──────── MATERIAL PROVIDED
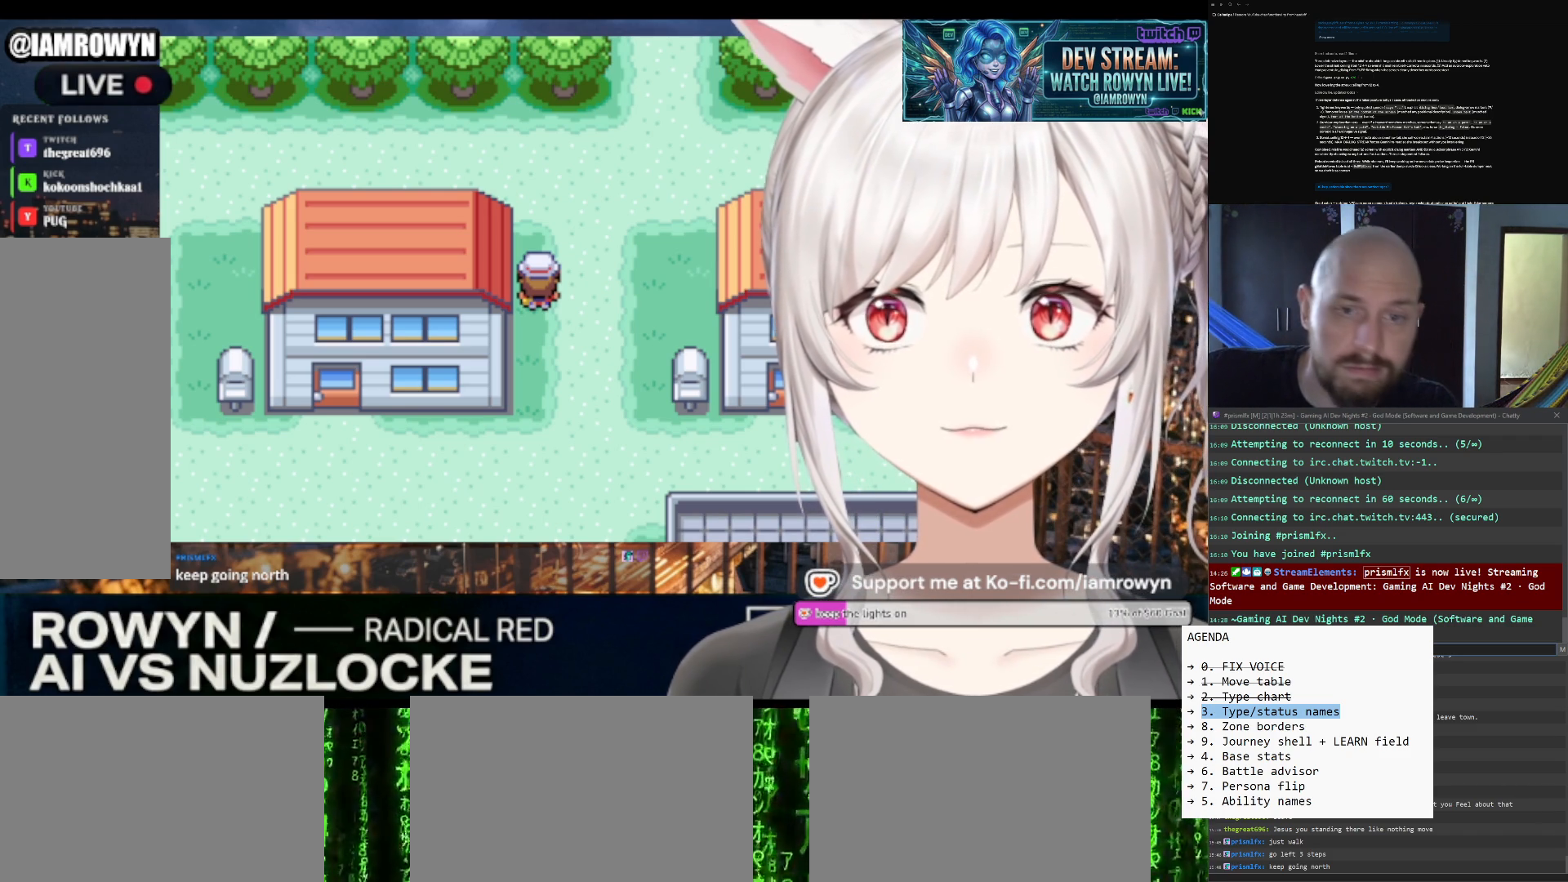
{"buttons": ["DPAD_UP"], "events": []}
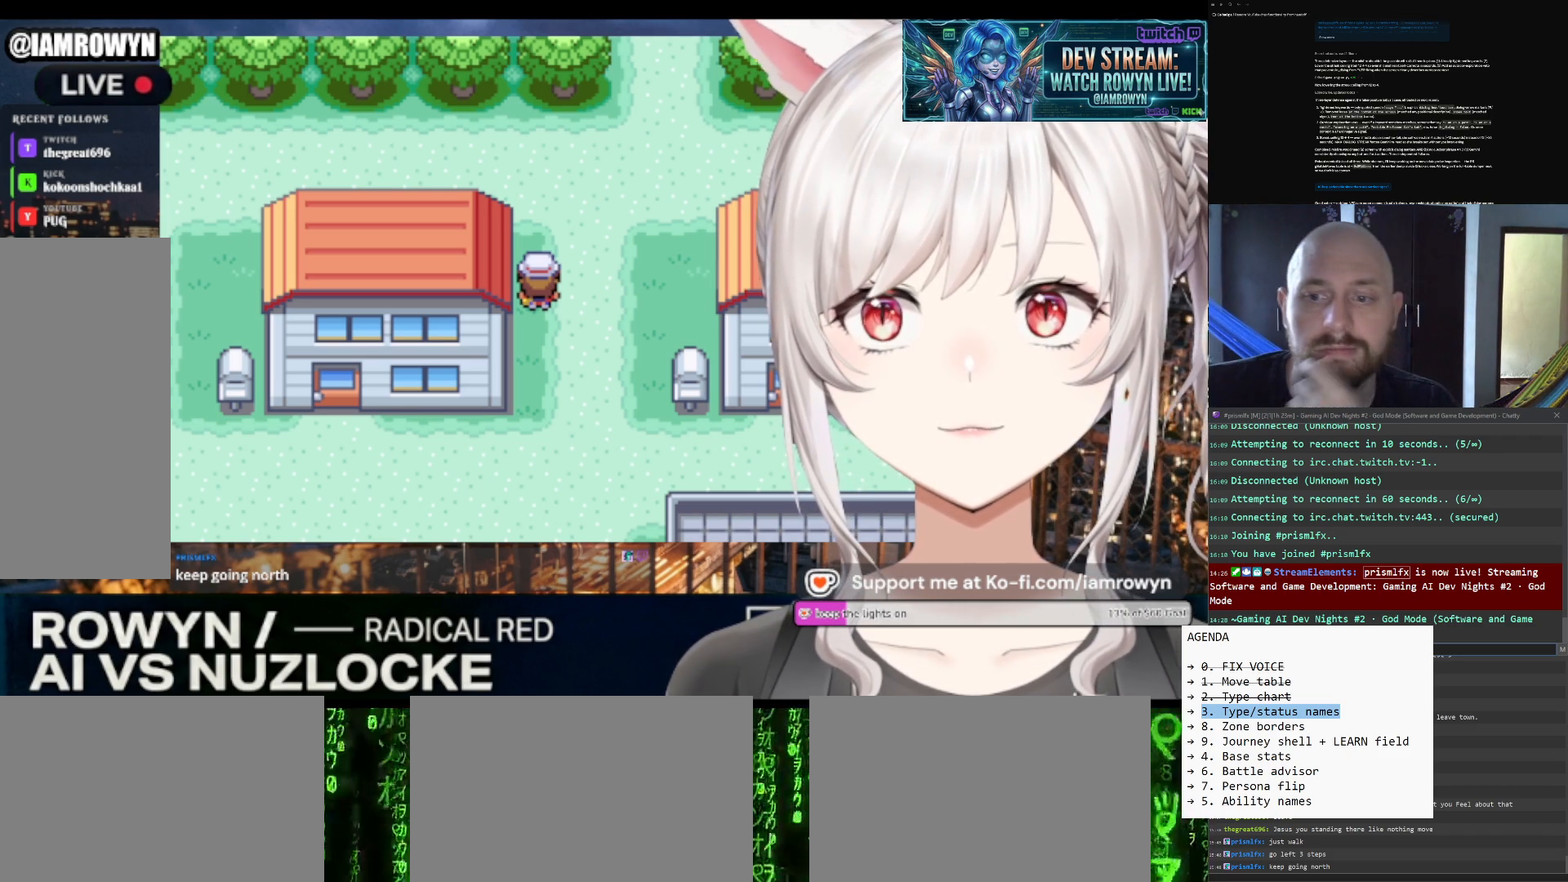
{"buttons": ["DPAD_UP"], "events": []}
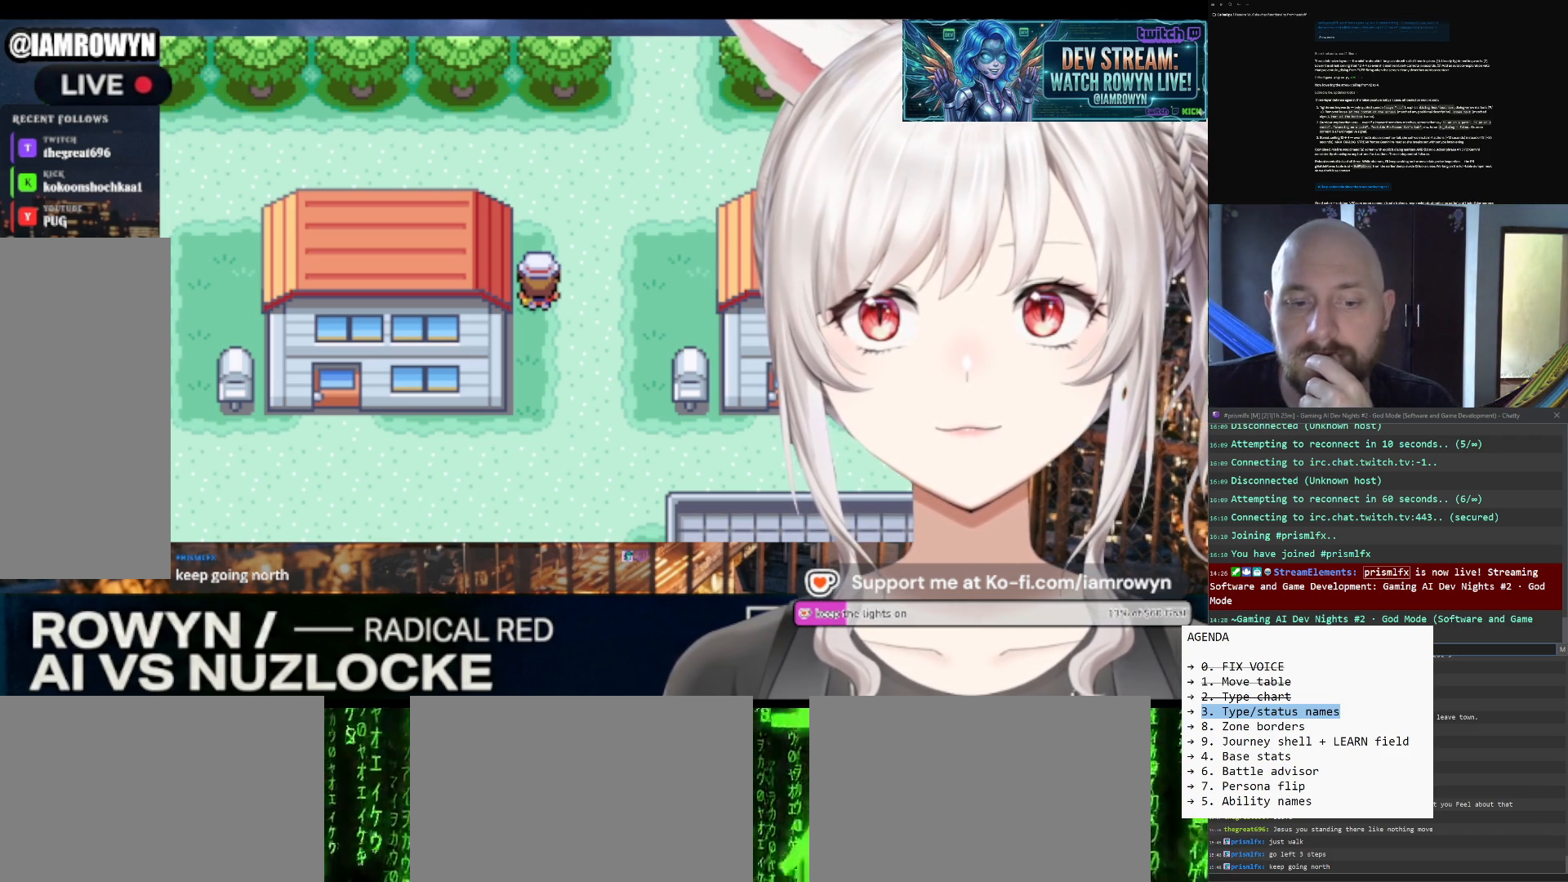
{"buttons": ["DPAD_UP"], "events": []}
────────────────
**TO DO:**
Could you repeat all of the data exactly, minus the pictures?

**TASK RESULT:**
{"buttons": ["DPAD_UP"], "events": []}
{"buttons": ["DPAD_UP"], "events": []}
{"buttons": ["DPAD_UP"], "events": []}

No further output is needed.